6. There was another letter from Jholey Lal Law Associates which had an address at the bottom of it but it was open to First-tier Tribunal Judge to cast doubt on the reliability of the letter, dated 28 January 2017, on the basis that it did not give an address for the firm. It was also open to him to note that the extract from the Sindh Bar Council only refers to an Abdul Raqaque Channa and says that he practices in Lakarna district and division. No explanation was given at the error of law hearing for the difference in the name on the letters and the name in the extract from the Sindh Bar Council.

7. The record of proceedings on my file was difficult to read but I note that the refusal letter made it clear that the Respondent did not believe that the letter, dated 28 January 2017, was an official letter from a legal firm in Karachi. It was also confirmed by the parties' own records of proceedings that the Home Office Presenting Officer had put it to the Appellant at the First-tier Tribunal that lawyers can be paid to write letters which were not accurate. Therefore, whether or not the lack of an address on the letter was out to the Appellant, he was generally on notice that the Respondent did not believe it was a letter which could be relied upon, as required by AM (fair hearing) Sudan [2015] UKUT 00656. The very fact that the Appellant had provided another letter from the Jholey Lal Law Associates with an address on it indicates that he was aware that the lack of an address may go to the credibility of the earlier letter.
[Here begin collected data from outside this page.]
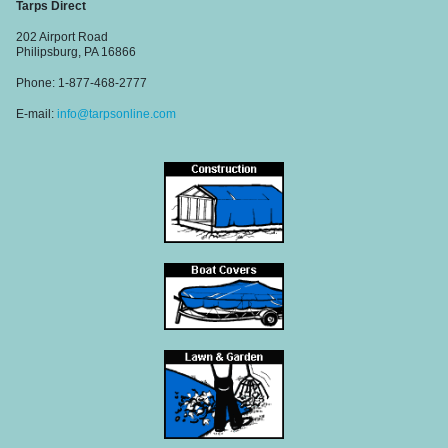
Tarps Direct
202 Airport Road
Philipsburg, PA 16866
Phone: 1-877-468-2777
E-mail:
info@tarpsonline.com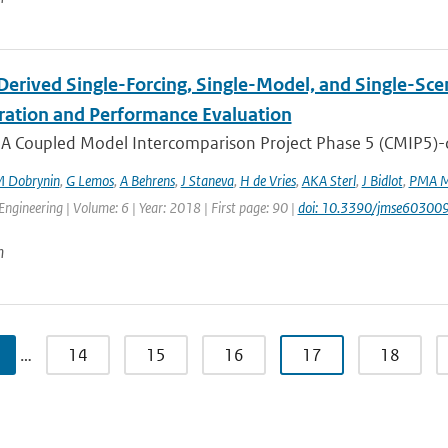
erived Single-Forcing, Single-Model, and Single-Sc
ration and Performance Evaluation
 A Coupled Model Intercomparison Project Phase 5 (CMIP5)-der
 Dobrynin
,
G Lemos
,
A Behrens
,
J Staneva
,
H de Vries
,
AKA Sterl
,
J Bidlot
,
PMA M
Engineering | Volume: 6 | Year: 2018 | First page: 90 |
doi: 10.3390/jmse60300
n
…
14
15
16
17
18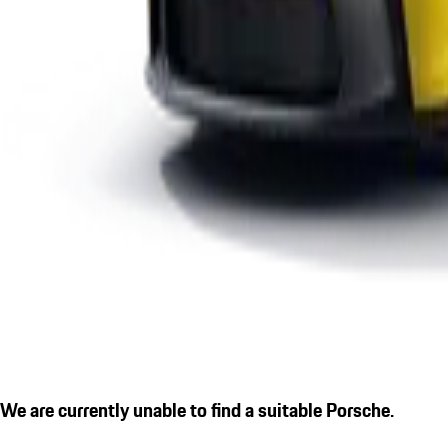
We are currently unable to find a suitable Porsche.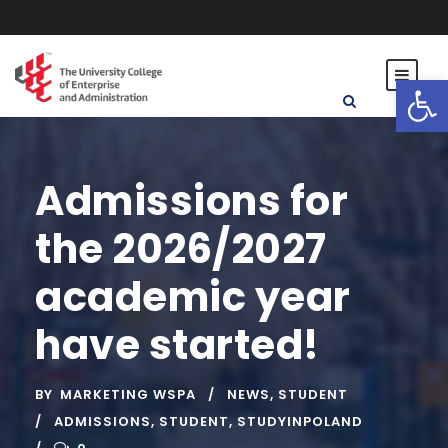
Open toolbar
Admissions for
the 2026/2027
academic year
have started!
BY
MARKETING WSPA
NEWS
,
STUDENT
ADMISSIONS
,
STUDENT
,
STUDYINPOLAND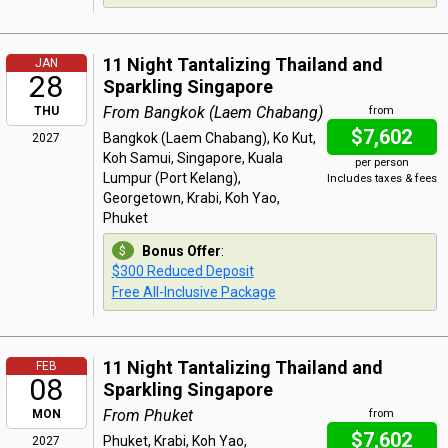
11 Night Tantalizing Thailand and
JAN
28
Sparkling Singapore
From Bangkok (Laem Chabang)
THU
from
$7,602
Bangkok (Laem Chabang), Ko Kut,
2027
Koh Samui, Singapore, Kuala
per person
Lumpur (Port Kelang),
Includes taxes & fees
Georgetown, Krabi, Koh Yao,
Phuket
Bonus Offer
:
$300 Reduced Deposit
Free All-Inclusive Package
11 Night Tantalizing Thailand and
FEB
08
Sparkling Singapore
From Phuket
MON
from
$7,602
Phuket, Krabi, Koh Yao,
2027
8. But I have also taken into account that First-tier Tribunal Judge Hussain made an error of fact in paragraph 17 of his decision when considering the letter from the MQM, dated 21 January 2017. It may well be the case that the Appellant's family had informed the MQM of the difficulties that they were experiencing since the Appellant left Pakistan. But this did not detract from the fact that the letter confirmed that the Appellant had worked with the Party until 2013. This was evidence which was within the knowledge of the Rabita Committee and did not derive from anything it may have been told by the Appellant's family. As a consequence, First-tier Tribunal Judge Hussain should have considered what weight to give to this aspect of the letter.
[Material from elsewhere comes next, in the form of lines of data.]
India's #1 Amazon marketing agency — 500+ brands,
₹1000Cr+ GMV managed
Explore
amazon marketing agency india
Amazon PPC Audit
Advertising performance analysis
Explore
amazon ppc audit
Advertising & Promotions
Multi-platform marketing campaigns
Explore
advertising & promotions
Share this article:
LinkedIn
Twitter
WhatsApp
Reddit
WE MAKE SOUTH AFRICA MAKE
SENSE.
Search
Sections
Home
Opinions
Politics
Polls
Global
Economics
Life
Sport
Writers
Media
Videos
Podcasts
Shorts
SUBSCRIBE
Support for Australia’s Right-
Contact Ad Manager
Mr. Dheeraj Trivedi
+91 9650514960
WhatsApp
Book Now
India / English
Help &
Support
9. In addition, the fact that the Appellant had asked witnesses to provide evidence to assist him at his appeal does not necessarily render any such evidence self-serving, as was suggested in paragraph 18 of the decision. If this was the case, an appellant would have serious difficulties in succeeding in an appeal where the burden of proof falls upon him.

10. It is also the case that when considering whether there would be a sufficiency of protection for the Appellant in Pakistan and whether he had a well-founded fear of persecution the Judge failed to consider the evidence provided by the Appellant in the context of relevant objective and country evidence contained within pages 102 - 131 of the Appellant's Bundle. In particular, he failed to take into account the information about the Rule of Law provided in paragraphs F1 and F2 of the Freedom House Report Freedom in the World 2019: Pakistan.
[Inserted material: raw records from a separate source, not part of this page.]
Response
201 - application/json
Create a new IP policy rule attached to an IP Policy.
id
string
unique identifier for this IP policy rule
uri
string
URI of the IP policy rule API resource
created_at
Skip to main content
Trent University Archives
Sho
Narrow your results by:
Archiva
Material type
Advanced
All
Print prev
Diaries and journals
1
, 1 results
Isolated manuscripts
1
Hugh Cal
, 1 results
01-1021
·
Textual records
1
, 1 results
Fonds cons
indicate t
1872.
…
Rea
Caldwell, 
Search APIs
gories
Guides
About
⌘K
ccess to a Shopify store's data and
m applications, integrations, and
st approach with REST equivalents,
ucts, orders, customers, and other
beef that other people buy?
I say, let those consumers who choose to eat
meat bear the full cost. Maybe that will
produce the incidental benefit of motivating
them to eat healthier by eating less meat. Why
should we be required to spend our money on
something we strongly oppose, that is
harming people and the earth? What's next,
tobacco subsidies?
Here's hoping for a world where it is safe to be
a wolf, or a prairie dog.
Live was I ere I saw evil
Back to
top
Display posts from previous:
11. For all of these reasons I find that First-tier Tribunal Judge Hussain's decision did contain errors of law.

12. The parties agreed, that if an error of law was found, the appeal should be remitted to the First-tier Tribunal due to the extent to which credibility had been in issue in First-tier Tribunal Judge Hussain's decision.


(1) The Appellant's appeal is allowed.

(2) The appeal is remitted to the First-tier Tribunal to be heard de novo before a First-tier Tribunal Judge other than First-tier Tribunal Judge Hussain, Anstis or Gumsley.